I was introduced to Nana Patekar as an actor with his iconic ‘Control Uday’ from Welcome (2007). On the other end of the spectrum were his brilliant Parinda, Prahaar and Ab Tak Chhappan. I had no idea that there was another Nana Patekar somewhere there, the one who starred in Krantiveer (1994). On his birthday, I, a GenZ, watched the action-thriller, which also stars Raaj Kumar and Dimple Kapadia. While Patekar’s performance was a winner in my eyes, the movie — the year’s highest grosser — didn’t work for me. Here’s my GenZ review of Krantiveer.

There’s no doubt that the angry man image suits Nana Patekar, but his character Pratap Narayan Tilak isn’t what our generation is used to watching. We have more flawed angry heroes, be it Ganesh Gaitonde in Sacred Games or Varun Dhawan in Badlapur. While his emotional intensity is important for the film, which also won him a National Award for his performance, his outbursts felt tiring and trite after a while.

→ Data rows
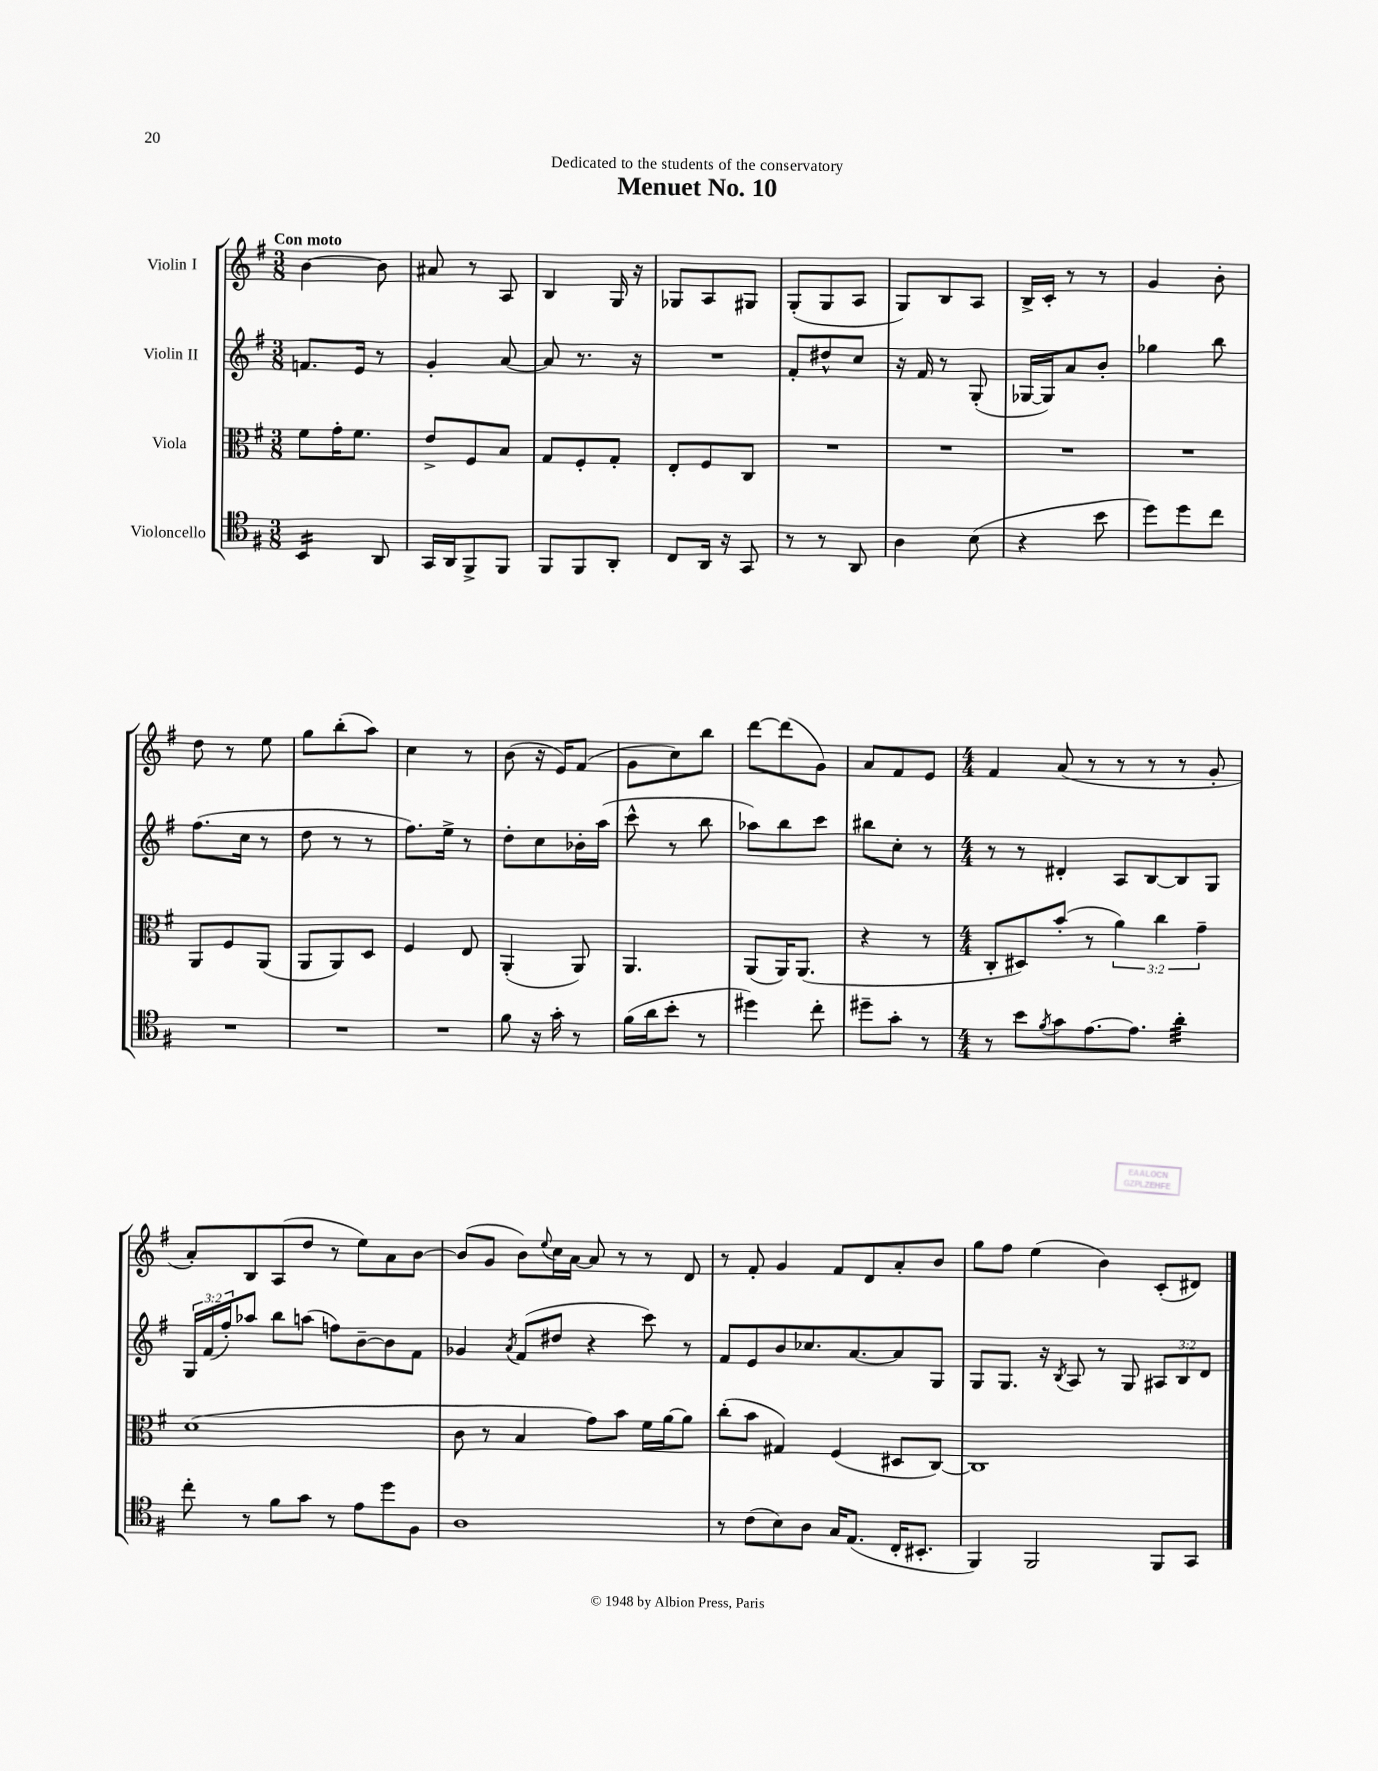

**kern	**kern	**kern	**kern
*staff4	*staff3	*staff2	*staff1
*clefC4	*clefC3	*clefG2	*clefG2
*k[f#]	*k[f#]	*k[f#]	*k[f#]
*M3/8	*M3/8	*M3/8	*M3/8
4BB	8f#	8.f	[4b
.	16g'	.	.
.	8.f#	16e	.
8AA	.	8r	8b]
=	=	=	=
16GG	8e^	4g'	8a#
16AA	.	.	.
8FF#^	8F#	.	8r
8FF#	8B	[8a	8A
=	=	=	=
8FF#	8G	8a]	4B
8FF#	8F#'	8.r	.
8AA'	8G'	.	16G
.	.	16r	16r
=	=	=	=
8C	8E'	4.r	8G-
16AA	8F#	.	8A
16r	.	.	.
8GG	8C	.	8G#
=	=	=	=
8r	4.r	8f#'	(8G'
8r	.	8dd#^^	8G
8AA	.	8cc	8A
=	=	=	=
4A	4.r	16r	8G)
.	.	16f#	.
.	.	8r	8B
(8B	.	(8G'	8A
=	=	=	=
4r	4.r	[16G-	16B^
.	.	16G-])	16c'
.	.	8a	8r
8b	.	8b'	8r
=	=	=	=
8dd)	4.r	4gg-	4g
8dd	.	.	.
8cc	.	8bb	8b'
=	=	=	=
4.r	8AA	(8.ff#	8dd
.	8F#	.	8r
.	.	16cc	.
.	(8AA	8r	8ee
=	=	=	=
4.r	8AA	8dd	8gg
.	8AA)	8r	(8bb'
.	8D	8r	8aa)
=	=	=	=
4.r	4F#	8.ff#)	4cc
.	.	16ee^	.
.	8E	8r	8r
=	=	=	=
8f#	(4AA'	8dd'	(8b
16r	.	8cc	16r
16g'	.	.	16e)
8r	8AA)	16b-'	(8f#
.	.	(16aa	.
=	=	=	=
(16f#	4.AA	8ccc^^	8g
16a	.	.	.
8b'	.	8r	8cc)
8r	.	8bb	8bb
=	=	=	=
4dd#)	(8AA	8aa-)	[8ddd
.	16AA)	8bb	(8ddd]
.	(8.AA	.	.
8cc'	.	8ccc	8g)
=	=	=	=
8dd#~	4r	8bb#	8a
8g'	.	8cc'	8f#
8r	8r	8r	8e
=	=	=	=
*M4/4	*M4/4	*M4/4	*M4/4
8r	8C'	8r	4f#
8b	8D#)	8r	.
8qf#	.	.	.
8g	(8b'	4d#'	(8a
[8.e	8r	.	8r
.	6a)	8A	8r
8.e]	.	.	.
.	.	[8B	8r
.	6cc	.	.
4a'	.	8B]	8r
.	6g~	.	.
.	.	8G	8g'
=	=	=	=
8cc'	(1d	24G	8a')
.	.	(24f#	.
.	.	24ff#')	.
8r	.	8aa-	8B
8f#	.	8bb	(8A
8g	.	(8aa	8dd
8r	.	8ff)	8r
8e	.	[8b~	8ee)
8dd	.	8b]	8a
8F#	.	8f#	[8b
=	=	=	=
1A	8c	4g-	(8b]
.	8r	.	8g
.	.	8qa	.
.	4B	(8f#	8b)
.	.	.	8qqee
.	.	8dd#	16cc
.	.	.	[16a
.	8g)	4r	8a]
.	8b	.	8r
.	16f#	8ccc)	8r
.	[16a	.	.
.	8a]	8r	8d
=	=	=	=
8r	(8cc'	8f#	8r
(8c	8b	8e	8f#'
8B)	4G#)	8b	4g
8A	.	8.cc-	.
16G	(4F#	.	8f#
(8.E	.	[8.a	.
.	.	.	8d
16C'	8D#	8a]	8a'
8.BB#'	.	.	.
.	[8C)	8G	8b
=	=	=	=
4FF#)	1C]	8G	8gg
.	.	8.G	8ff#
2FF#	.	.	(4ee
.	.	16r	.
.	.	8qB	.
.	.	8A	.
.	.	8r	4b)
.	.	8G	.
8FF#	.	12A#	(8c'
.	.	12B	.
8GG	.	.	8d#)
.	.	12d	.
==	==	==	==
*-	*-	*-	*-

---

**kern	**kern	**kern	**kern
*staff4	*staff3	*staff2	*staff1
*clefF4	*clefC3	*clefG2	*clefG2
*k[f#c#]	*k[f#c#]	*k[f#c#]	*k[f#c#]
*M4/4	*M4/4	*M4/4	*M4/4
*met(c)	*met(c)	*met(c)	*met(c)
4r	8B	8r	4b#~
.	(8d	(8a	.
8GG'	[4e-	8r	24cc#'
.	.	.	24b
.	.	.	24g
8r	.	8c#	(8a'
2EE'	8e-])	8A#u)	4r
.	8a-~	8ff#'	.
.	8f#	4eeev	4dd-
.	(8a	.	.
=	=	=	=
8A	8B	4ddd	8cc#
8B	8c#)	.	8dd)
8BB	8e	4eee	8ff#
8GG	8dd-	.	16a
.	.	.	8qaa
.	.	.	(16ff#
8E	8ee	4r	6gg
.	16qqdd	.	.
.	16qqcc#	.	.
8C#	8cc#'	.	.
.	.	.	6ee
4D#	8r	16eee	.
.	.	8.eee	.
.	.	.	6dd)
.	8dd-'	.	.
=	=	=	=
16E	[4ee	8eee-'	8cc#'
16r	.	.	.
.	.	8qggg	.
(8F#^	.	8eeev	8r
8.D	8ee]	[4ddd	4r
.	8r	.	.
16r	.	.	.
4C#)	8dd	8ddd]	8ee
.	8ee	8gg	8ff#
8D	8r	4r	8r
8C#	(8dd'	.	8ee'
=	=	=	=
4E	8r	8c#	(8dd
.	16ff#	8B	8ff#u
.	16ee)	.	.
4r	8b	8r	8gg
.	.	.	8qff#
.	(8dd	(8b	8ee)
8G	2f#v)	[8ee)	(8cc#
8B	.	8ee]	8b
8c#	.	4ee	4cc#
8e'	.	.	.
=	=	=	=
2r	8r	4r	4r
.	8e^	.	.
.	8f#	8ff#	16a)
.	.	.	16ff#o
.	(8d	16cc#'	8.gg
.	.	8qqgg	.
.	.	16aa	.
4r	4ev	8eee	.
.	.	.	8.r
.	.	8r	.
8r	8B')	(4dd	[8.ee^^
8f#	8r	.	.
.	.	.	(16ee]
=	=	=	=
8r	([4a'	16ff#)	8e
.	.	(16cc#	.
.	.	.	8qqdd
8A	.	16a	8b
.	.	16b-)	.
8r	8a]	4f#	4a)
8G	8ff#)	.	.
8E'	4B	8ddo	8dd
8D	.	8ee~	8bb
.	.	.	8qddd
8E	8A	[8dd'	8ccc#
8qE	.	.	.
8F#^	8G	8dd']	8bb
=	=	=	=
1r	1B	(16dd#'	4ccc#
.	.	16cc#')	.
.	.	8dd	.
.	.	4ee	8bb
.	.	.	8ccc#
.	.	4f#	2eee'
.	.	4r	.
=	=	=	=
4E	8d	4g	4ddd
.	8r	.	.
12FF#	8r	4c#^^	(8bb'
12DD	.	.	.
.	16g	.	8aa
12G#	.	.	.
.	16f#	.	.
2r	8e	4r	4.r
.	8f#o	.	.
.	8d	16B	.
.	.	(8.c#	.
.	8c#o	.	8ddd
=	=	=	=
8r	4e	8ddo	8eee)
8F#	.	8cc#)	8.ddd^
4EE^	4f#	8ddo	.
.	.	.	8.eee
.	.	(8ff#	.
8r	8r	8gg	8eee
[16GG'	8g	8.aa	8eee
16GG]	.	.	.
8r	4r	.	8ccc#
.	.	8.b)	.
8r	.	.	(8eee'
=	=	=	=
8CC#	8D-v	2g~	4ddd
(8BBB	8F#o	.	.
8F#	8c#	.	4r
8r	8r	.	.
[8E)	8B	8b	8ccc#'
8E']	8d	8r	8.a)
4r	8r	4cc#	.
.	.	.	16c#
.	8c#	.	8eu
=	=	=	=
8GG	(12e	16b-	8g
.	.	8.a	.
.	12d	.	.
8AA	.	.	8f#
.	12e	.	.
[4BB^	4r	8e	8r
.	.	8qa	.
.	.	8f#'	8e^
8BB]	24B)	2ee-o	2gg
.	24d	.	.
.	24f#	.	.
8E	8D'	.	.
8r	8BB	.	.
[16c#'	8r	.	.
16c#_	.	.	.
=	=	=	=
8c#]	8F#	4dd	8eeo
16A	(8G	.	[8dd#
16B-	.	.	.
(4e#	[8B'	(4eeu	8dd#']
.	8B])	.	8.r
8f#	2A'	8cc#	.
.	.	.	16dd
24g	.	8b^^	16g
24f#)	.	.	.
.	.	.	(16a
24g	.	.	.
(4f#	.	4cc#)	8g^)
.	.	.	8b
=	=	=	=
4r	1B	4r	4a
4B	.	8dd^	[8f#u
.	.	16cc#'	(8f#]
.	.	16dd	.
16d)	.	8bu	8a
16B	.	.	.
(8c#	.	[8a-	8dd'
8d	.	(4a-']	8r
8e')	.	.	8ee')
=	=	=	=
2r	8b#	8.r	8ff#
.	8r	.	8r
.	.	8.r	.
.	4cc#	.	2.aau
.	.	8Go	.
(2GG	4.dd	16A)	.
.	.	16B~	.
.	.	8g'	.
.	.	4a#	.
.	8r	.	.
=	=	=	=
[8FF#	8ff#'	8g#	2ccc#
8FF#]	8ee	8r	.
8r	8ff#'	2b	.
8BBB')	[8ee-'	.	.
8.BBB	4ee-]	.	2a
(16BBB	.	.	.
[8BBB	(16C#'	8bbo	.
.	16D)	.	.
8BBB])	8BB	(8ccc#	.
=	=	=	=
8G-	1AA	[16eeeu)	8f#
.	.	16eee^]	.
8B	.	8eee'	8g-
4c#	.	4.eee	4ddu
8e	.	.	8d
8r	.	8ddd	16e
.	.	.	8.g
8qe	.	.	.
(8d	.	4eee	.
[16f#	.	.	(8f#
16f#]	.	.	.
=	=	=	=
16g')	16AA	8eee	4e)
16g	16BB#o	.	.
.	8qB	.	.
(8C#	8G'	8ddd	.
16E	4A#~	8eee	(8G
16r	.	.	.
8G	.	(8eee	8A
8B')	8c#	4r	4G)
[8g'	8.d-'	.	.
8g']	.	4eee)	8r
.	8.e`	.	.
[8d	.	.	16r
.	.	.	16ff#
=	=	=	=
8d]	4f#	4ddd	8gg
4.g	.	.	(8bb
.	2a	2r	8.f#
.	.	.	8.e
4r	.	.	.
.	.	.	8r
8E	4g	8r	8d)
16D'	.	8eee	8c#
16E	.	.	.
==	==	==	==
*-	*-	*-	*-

→ Problem A
Update the Krantiveer review, beginning at the words "There’s no doubt" and stopping after "after a while.", so that "tiring" becomes "exhausting".
→ Problem B
In the Krantiveer review, what award did Nana Patekar win for his performance in the film?

→ Expected output A
There’s no doubt that the angry man image suits Nana Patekar, but his character Pratap Narayan Tilak isn’t what our generation is used to watching. We have more flawed angry heroes, be it Ganesh Gaitonde in Sacred Games or Varun Dhawan in Badlapur. While his emotional intensity is important for the film, which also won him a National Award for his performance, his outbursts felt exhausting and trite after a while.

→ Expected output B
A National Award.